EXERCISE TEXT:
######

Fix it. When I started Zhivago Partners, the first person I hired was an Infrastructure Manager who also became, as it turned out, our “app whisperer.” 

I did this for several reasons. 

I knew what my strengths and weaknesses were, thanks to my blunt and beloved husband, but also because of all the revenue coaching work I had done for decades, helping other CEOs and entrepreneurs succeed. I knew I would do well working with clients and managing the team, but that I would need help making sure that the promises I made while strategizing and planning with clients would be carried out efficiently and reliably by our people, processes, and systems. 

I was also absolutely convinced of the power of solid systems and processes, again thanks to my husband, who had successfully run a factory for years before we started working together. Working together in our high-tech agency, we were able to produce as much work as companies with many more people, just because our systems were so efficient. 

I also had been in tech for years, and knew that our entire company would run on the cloud. I knew we would only be as effective as our apps allowed us to be.  

In other words, I went out of my way to build Zhivago Partners, from day one, so that the “weakness” side of the company (because of my natural tendencies) would be as strong as the “strong” side of the company. 

This is what you have to do. You have to consciously go out of your way to address these weaknesses. 

As Zhivago Partners has grown, I’ve surrounded myself with a solid “core infrastructure” team of people whose strengths— and the work they love to do—address and act as a counterpoint to my natural weaknesses. 

Making sure it is fixed

Now comes the hard part (yes, there is a harder part). You have to work more diligently and be more humble when managing these areas that aren’t your strong suit. The wonderful people on our core infrastructure team often come up with ideas that are better than what I would have thought of. And, they may understand something complex more easily than I. In these situations, I need to be patient with myself and insist on understanding it before shifting into manager mode. One of my CEO clients, an excellent manager, does this by saying, “I’m not following.”

######

PROVIDED MATERIAL:
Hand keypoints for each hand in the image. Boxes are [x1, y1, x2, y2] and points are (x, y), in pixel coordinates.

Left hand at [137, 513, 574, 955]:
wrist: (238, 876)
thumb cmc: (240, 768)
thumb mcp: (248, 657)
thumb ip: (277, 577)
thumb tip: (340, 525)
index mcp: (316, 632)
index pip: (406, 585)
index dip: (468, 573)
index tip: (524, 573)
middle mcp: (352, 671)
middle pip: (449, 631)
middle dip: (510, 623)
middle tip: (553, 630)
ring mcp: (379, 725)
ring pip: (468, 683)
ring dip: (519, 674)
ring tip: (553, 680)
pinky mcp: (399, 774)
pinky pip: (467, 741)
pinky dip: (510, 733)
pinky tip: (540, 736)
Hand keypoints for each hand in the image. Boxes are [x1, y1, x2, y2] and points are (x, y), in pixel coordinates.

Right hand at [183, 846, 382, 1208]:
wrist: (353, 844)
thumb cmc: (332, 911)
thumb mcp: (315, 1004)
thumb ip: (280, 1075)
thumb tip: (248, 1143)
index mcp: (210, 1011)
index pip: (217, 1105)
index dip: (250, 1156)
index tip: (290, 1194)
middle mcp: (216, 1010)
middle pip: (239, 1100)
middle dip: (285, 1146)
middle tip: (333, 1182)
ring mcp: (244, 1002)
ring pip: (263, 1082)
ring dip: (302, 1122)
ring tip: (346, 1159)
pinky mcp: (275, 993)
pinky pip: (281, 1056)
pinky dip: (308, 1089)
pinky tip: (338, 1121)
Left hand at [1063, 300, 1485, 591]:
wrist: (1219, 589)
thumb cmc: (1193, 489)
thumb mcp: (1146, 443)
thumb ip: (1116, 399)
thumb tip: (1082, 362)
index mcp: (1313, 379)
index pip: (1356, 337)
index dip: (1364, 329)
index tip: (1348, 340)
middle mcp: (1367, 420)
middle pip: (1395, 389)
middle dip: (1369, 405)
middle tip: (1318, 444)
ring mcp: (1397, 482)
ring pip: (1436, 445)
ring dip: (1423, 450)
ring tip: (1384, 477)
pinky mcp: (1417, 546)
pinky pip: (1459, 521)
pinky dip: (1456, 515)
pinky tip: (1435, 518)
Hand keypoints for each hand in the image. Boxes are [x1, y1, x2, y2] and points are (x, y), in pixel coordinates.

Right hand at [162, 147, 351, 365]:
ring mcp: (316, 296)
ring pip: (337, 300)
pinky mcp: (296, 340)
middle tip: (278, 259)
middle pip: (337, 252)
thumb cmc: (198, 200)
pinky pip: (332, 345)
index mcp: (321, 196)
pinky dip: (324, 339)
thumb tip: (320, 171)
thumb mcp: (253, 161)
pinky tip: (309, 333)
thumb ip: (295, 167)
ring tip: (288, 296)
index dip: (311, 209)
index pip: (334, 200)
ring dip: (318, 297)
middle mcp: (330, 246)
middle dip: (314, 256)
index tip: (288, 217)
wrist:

######

QUESTIONS ON THE MATERIAL:
a: Rewrite the piece on building Zhivago Partners, beginning with the words "Fix it. When" and ending after "for several reasons.", and put "Operations Director" in place of "Infrastructure Manager".
b: Continue the piece on building Zhivago Partners from where it stops.
You can leave the records aside.

RESPONSES FOR EACH TASK:
a:
Fix it. When I started Zhivago Partners, the first person I hired was an Operations Director who also became, as it turned out, our “app whisperer.” 

I did this for several reasons.

b:
In my revenue coaching days, one CEO hired me several times to turn around the sales and marketing departments in several of his companies. He also tended to hire a “listening coach” for the leadership team for each of those companies, so I heard the coach’s lessons more than once. The one that stuck with me was this one: “It is the responsibility of the speaker, not the listener, to make sure a concept is understood.” 

So there is no shame in asking for more clarification. In fact, those you manage will be glad you are paying full attention and want to understand fully before making a managerial decision. 

You can’t relax, either, after you have done the initial work to “fix it.” There will definitely be a temptation to “set it and forget it,” which means that it won’t remain fixed. Little things will crop up that must be addressed, and again, you will need to consciously go out of your way to keep the train on the tracks. You must constantly be “finding it, facing it, and fixing it.” 

It is so easy to put a large effort into the areas where you’re weak, then stop paying attention to it. Your staff, initially excited and encouraged about the “large effort” activity, will see that you’re not going to keep supporting them, and they will become discouraged and demoralized. 

In my experience, this is one of the main reasons that good people quit. Given how difficult it is to find and retain good people these days, you won’t want to fall into this trap. 

As always, I wish you all good success as you strive to meet this challenge. The good news is, doing so will remove the handicap your company is currently suffering from, and set you on a very positive path to further revenue growth. It’s definitely worth the effort.